An unusual building catches my eye as I walk down south Cornell Avenue, near 50th street, in Hyde Park. On its long side, five garage doors open to reveal a massive gallery. Curiosity draws me in.“What do you think about the exhibition?” asks a man with a friendly face, who I later learn is Hilesh Patel, deputy director of the Hyde Park Art Center.
“I want everyone to feel welcome,” Patel tells me. “I try to tell everyone, programmatically and organizationally, that they belong here.”
Later, I call him to learn more about recent initiatives at the Art Center, which revolve around a new five-year strategic plan. “We started the process last fall,” he says. “It began with a listening tour. We went out and talked to our teaching artists, teams, interns, funders, donors… anyone who has any relationship with the Art Center.”
Finding those people was easy. The center is a community hub and it offers a space and programming that engage artists and community members through art-related discussions, art education, exhibitions, residencies and more.
“What became clear after the listening tour was that we did not need to do any new initiatives—there was a lot that we were doing that was good,” Patel says. “What we needed to do was amplify what we were doing and make it louder. Most importantly was this idea of removing any barriers, including possibly tuition, to give people greater access to school. All of this began to fall under the umbrella of what came to be known as ‘Creative Citizenship’—this idea of thinking about what it means to look at what we’re doing, and to see ourselves as a historical yet fluid entity that needs to change. There’s a lot of things that are happening in our exhibitions and in our studios that are characteristic qualities of citizenship, good tension, pushback and collaboration. All of those things are good, but we need to start calling them out. The strategic plan is an amplification of that process.”

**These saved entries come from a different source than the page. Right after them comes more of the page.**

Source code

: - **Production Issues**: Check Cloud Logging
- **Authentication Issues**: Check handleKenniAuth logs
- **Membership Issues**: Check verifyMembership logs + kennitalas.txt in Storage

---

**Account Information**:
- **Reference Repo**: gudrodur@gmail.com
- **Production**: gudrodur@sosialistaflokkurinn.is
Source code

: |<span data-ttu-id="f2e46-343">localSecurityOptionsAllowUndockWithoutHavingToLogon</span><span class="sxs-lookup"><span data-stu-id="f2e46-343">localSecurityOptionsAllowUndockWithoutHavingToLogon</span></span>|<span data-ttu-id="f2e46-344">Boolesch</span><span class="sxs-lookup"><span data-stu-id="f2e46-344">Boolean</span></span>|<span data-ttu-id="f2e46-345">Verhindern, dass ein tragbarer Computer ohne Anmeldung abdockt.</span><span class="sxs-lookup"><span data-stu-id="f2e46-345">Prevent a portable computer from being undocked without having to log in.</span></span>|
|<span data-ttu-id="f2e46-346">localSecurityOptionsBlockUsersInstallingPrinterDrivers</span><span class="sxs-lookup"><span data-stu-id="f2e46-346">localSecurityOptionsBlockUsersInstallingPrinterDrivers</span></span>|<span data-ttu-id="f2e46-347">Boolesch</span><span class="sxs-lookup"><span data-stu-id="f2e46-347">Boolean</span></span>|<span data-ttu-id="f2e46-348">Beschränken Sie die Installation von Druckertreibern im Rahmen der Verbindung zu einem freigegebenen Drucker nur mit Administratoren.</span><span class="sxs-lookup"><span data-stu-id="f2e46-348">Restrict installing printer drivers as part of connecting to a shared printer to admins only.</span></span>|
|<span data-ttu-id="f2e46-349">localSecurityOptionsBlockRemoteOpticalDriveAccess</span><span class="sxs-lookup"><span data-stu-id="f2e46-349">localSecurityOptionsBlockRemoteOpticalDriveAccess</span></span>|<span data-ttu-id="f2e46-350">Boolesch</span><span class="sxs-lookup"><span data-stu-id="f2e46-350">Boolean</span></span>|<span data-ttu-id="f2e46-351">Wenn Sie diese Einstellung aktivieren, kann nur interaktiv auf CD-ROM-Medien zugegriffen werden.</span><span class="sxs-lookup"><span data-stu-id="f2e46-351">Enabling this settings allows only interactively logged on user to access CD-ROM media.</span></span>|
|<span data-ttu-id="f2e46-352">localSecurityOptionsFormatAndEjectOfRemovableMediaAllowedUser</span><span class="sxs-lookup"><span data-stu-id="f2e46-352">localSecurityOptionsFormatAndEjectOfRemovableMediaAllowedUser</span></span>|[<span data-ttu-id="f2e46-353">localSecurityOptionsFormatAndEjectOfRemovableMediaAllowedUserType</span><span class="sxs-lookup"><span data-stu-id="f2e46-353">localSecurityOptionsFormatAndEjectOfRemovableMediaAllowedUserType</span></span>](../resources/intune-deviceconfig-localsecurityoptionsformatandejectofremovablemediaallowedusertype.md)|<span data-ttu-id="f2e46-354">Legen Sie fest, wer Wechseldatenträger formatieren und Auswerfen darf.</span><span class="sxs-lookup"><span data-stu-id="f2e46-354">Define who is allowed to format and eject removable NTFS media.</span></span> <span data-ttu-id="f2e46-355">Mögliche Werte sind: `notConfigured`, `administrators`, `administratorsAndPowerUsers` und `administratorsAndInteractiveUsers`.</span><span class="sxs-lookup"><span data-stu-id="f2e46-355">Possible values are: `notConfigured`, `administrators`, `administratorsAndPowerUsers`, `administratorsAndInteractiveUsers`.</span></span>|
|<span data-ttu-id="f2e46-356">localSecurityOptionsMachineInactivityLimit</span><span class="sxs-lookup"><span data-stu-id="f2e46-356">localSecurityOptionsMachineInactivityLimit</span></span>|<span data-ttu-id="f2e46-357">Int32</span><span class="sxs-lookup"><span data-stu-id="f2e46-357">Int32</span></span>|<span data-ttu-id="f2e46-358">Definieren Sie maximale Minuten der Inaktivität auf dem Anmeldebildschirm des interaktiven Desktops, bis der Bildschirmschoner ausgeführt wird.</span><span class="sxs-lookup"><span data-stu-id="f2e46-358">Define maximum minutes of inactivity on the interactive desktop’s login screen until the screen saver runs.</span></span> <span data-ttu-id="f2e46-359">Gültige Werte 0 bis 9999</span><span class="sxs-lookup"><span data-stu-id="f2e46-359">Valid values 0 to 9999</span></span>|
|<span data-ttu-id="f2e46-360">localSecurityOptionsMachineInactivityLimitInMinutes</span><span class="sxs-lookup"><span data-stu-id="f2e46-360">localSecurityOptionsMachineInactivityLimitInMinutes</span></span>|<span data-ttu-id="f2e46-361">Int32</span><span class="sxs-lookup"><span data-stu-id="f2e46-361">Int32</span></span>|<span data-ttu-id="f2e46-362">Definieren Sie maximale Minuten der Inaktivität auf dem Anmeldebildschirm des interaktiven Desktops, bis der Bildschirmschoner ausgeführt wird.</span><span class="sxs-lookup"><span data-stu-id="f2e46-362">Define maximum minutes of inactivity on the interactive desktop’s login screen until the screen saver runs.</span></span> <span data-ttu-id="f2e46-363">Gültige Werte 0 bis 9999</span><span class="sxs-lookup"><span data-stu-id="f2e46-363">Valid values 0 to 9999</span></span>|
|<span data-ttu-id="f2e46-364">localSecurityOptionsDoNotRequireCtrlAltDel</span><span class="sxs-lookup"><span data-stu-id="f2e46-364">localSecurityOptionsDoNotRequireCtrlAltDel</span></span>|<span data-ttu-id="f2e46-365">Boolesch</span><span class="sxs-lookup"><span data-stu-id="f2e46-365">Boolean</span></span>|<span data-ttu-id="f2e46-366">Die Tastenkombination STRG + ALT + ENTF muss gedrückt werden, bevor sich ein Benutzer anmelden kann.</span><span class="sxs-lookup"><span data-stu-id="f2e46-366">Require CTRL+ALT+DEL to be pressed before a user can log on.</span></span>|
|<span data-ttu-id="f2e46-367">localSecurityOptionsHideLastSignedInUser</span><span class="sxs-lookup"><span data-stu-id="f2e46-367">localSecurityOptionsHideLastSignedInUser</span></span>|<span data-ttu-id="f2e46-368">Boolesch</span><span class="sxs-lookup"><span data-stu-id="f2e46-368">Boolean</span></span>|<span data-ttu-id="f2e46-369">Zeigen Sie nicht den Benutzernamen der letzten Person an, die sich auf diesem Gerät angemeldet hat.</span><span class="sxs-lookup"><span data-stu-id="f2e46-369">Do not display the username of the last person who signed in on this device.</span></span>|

Multileveled and expansive, the Art Center’s space offers a playground through which Patel and his team, working under the direction of executive director Kate Lorenz, can provide a platform to push barriers and encourage artists to take risks. “Kate has a really great concept as to how to keep the organization moving forward,” Patel says. “It’s interesting, to lead an organization you have to be conservative in many ways, and at the same time you have to be experimental. So, how do you do both at the same time? I think she’s navigated that really, really well.”
He continues on, singing the praises of their staff and emphasizing that it is their passion that will make the plan achievable. “I don’t think the issue is getting them to believe in or subscribe to the strategic plan. I think the challenge is going to be getting everyone to slow down a bit because we’re dreaming so big.” (Maria Girgenti)
The Hyde Park Art Center is located at 5020 South Cornell. The “Creative Citizenship” strategic plan launches in September 2016.